Anlaşmalı Boşanma Sonrasında İştirak Nafakası İçin Dava Açılabilir mi?

TMK’nın 182/2 maddesinde; velayetin kullanılması kendisine verilmeyen eşin, çocuğun bakım ve eğitim giderlerine gücü oranında katılmak zorunda olduğu hükme bağlanmıştır.

Velayet kendisine tevdi edilmeyen taraf,ekonomik imkanları ölçüsünde müşterek çocuğun giderlerine katılmakla yükümlüdür.Diğer taraftan,iştirak nafakası belirlenirken ana ve babanın ekonomik durumları gözönünde tutulmakla birlikte velayet hakkı kendisine tevdi olunmuş tarafın bu görev nedeniyle emeğinin ve yüklendiği sorumlulukların karşılığı olan harcamaların da dikkate alınması zorunludur.

Tarafların nafakaya ilişkin yaptıkları anlaşma hukuki niteliği itibariyle MK. hükümlerinden kaynaklanmakta ise de; genel sözleşme hükümlerine tabiidir. Böylece, kanunun emredici nitelikte kamu düzeni ve genel ahlaka aykırı saymadığı hususlarda taraflar serbest iradeleri ile sözleşme yapabileceklerdir. (BK.19 md.) (TBK.26 md.)

Ancak, TMK. 330/1.md. göre; nafaka miktarı çocuğun ihtiyaçları ile ana ve babanın hayat koşulları ve ödeme güçleri dikkate alınarak belirlenir. Nafaka miktarının belirlenmesinde çocuğun gelirleri de gözönünde bulundurulur.

Yine, aynı kanunun 331.md. göre; Durumun değişmesi halinde, hakim, istem üzerine nafaka miktarını yeniden belirler ve nafakayı kaldırır.

Yukarıda sözü edilen yasal düzenlemelere göre; nafakanın kaldırılması veya yeniden belirlenmesi için tarafların mali durumlarının değişmesi veya hakkaniyetin bunu gerektirmesi gerekir.

Bu nedenle; nafaka, tarafların yaptıkları sözleşmeye dayansa bile artırılabilir veya indirilebilir.

Ayrıca, BK.19 (TBK 26) ve 20. (TBK 27.) maddelerine aykırı bulunmayan karşılıklı sözleşmelerde, edimler arasındaki denge umulmadık gelişmeler yüzünden bozulacak olursa, güven sorumluluğu ve ivazsız iktisabın korunmazlığı ilkesi (TMK 2) gereğince sözleşme koşulları değişen maddi koşullara uyarlanır.

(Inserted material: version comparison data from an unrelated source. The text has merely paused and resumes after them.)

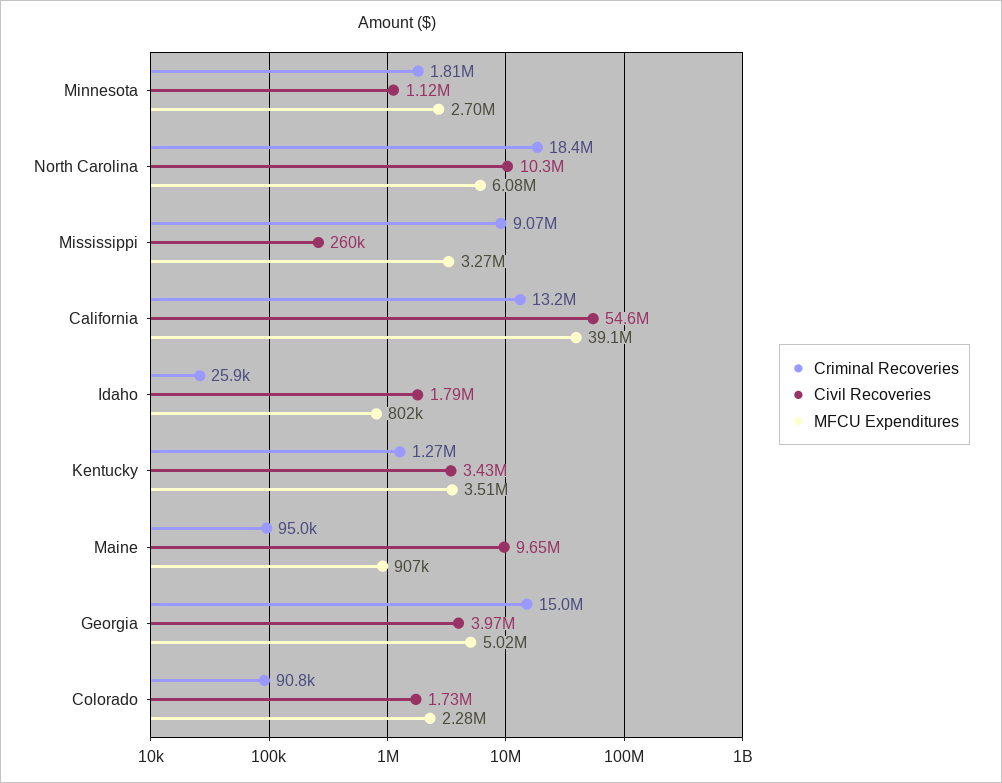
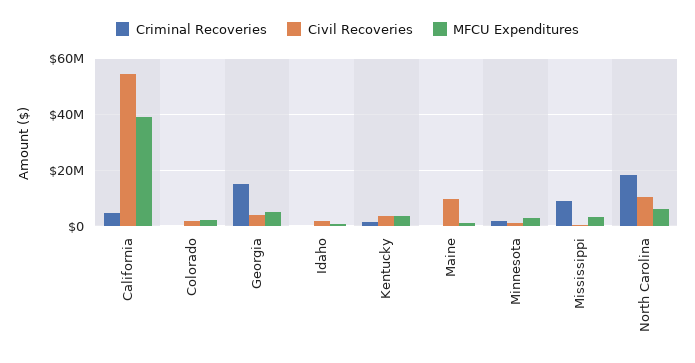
  {
    "Criminal Recoveries": {
      "Minnesota": 1810000,
      "North Carolina": 18400000,
      "Mississippi": 9070000,
-     "California": 13200000,
+     "California": 5000000,
      "Idaho": 25900,
      "Kentucky": 1270000,
      "Maine": 95000,
      "Georgia": 15000000,
      "Colorado": 90800
    },
    "Civil Recoveries": {
      "Minnesota": 1120000,
      "North Carolina": 10300000,
      "Mississippi": 260000,
      "California": 54600000,
      "Idaho": 1790000,
      "Kentucky": 3430000,
      "Maine": 9650000,
      "Georgia": 3970000,
      "Colorado": 1730000
    },
    "MFCU Expenditures": {
      "Minnesota": 2700000,
      "North Carolina": 6080000,
      "Mississippi": 3270000,
      "California": 39100000,
      "Idaho": 802000,
      "Kentucky": 3510000,
      "Maine": 907000,
      "Georgia": 5020000,
      "Colorado": 2280000
    }
  }

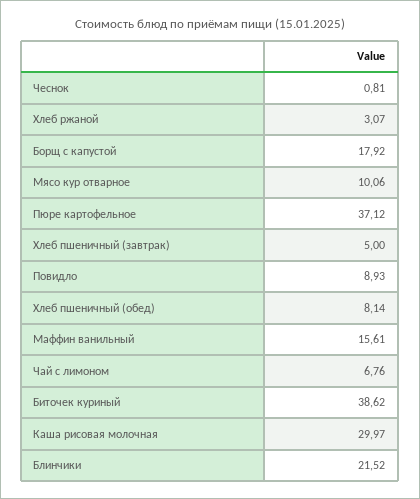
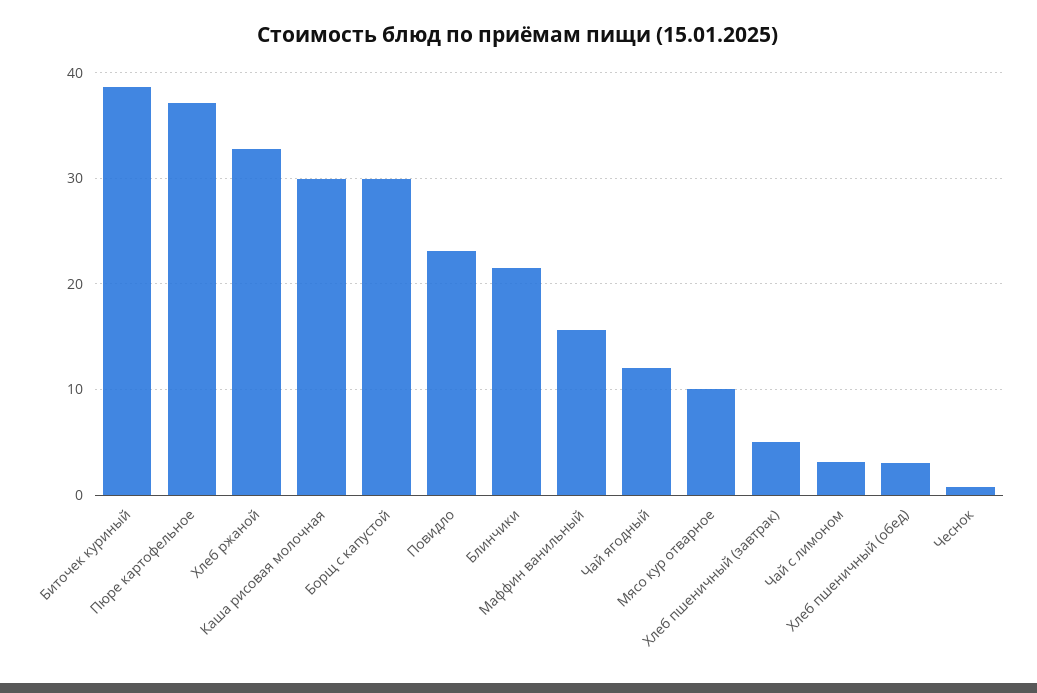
  {
    "Чеснок": 0.81,
-   "Хлеб ржаной": 3.07,
+   "Хлеб ржаной": 33,
-   "Борщ с капустой": 17.92,
+   "Борщ с капустой": 30,
    "Мясо кур отварное": 10.06,
    "Пюре картофельное": 37.12,
    "Хлеб пшеничный (завтрак)": 5,
-   "Повидло": 8.93,
+   "Повидло": 23,
-   "Хлеб пшеничный (обед)": 8.14,
+   "Хлеб пшеничный (обед)": 3,
    "Маффин ванильный": 15.61,
-   "Чай с лимоном": 6.76,
+   "Чай с лимоном": 3,
    "Биточек куриный": 38.62,
    "Каша рисовая молочная": 29.97,
-   "Блинчики": 21.52
+   "Блинчики": 21.52,
+   "Чай ягодный": 12
  }

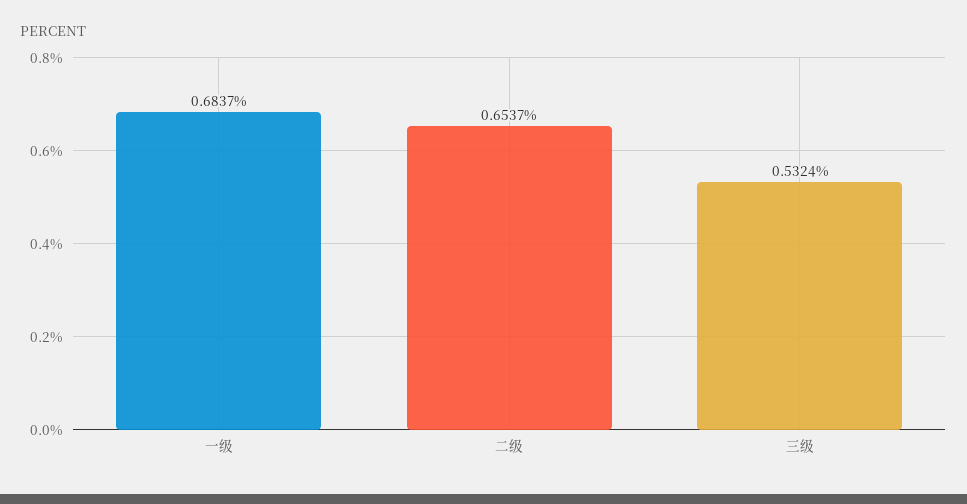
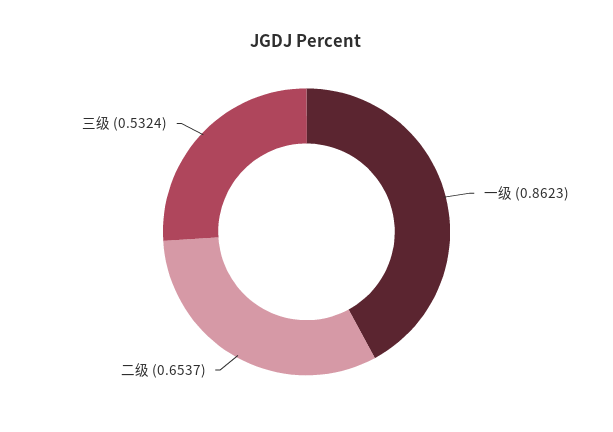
  {
-   "一级": 0.6837,
+   "一级": 0.8623,
    "二级": 0.6537,
    "三级": 0.5324
  }

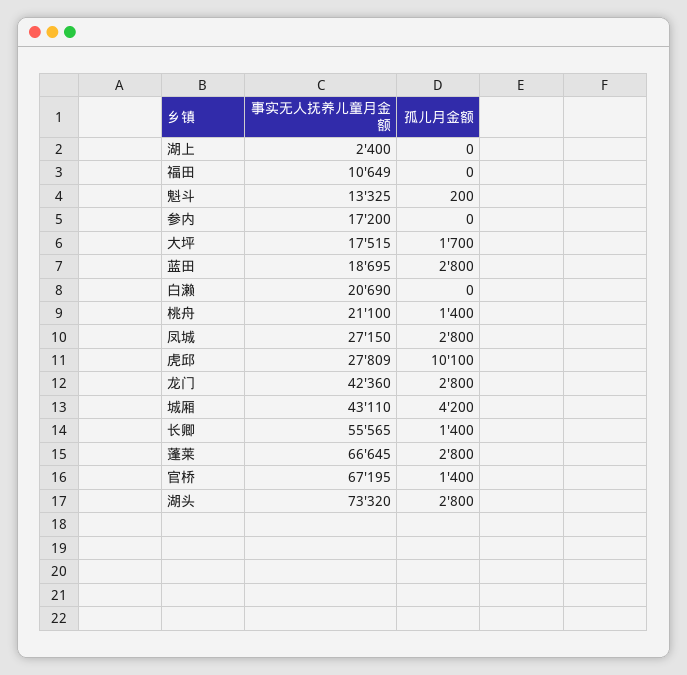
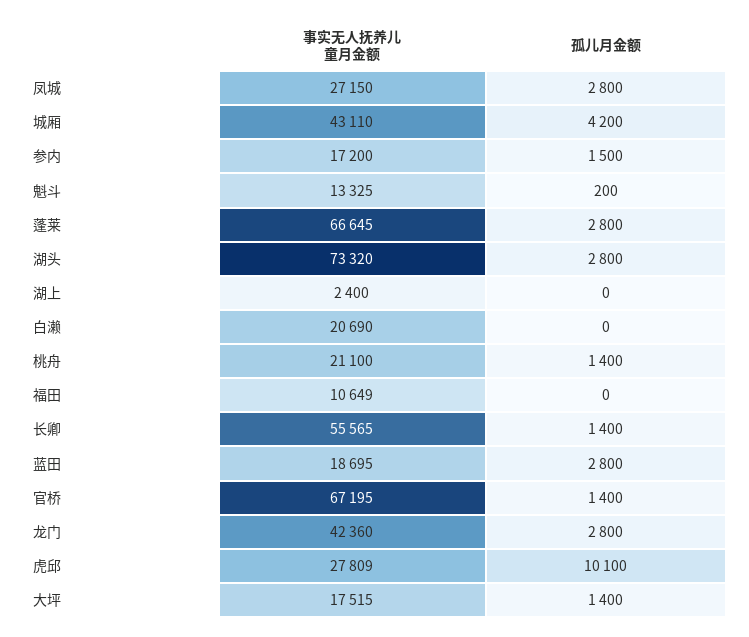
  {
    "事实无人抚养儿童月金额": {
      "湖上": 2400,
      "福田": 10649,
      "魁斗": 13325,
      "参内": 17200,
      "大坪": 17515,
      "蓝田": 18695,
      "白濑": 20690,
      "桃舟": 21100,
      "凤城": 27150,
      "虎邱": 27809,
      "龙门": 42360,
      "城厢": 43110,
      "长卿": 55565,
      "蓬莱": 66645,
      "官桥": 67195,
      "湖头": 73320
    },
    "孤儿月金额": {
      "湖上": 0,
      "福田": 0,
      "魁斗": 200,
-     "参内": 0,
+     "参内": 1500,
-     "大坪": 1700,
+     "大坪": 1400,
      "蓝田": 2800,
      "白濑": 0,
      "桃舟": 1400,
      "凤城": 2800,
      "虎邱": 10100,
      "龙门": 2800,
      "城厢": 4200,
      "长卿": 1400,
      "蓬莱": 2800,
      "官桥": 1400,
      "湖头": 2800
    }
  }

Buna göre, sözleşenlerin eğer gelişmeleri baştan kestirebilselerdi, sözleşmeyi bambaşka koşullarla kurmuş olacakları söylenebiliyorsa, ayrıca beklenmeyen gelişme yüzünden sözleşmeye baştan kararlaştırılmış koşullarla olduğu gibi katlanmak taraflardan biri için özveri sınırının aşılması anlamına geliyorsa, nihayet yasal ve sözleşmesel risk dağılımı çerçevesinde taraflardan sözleşmeye baştan kararlaştırmış koşullarla bağlı kalmaları beklenmiyorsa, sözleşmeye hakimin müdahalesi gündeme gelir. O nedenle, işlem temelinin çökmesi veya tarafların mali durumlarının değişmesi irat şeklinde ödenmesine karar verilen nafakanın kaldırılmasını veya yeniden belirlenmesini gerektirebilir.

3. Hukuk Dairesi’nin istikrar kazanmış içtihatları bu doğrultudadır.(Yargıtay 3.H.D. 06.10.2008 tarih ve 2008/11801 E.-2008/16060 K.

Boşanma davasında iştirak nafakası istenmemesi sonradan istenmesine engel değildir. Çünkü, bu nafaka velayet hakkı verilen davacı anne tarafından çocuk adına istenmekte ve nafaka borcu bu nedenle her an yenilenen borçlardan olduğundan yeniden doğmaktadır. Davacı yukarıdaki açıklamalar ışığında her zaman müşterek çocuk için iştirak nafakası talebinde bulunabileceğinden,tarafların sosyal ve ekonomik durumları, müşterek çocuğun yaşı, ihtiyaçları ve TMK’nun 4. maddesindeki hakkaniyet ilkesi de gözetilmek suretiyle müşterek çocuk için uygun bir miktarda iştirak nafakasına hükmedilmesi gerekir.

Nitekim,iştirak nafakasında nafaka doğmadan bu nafakadan feragat mümkün değildir.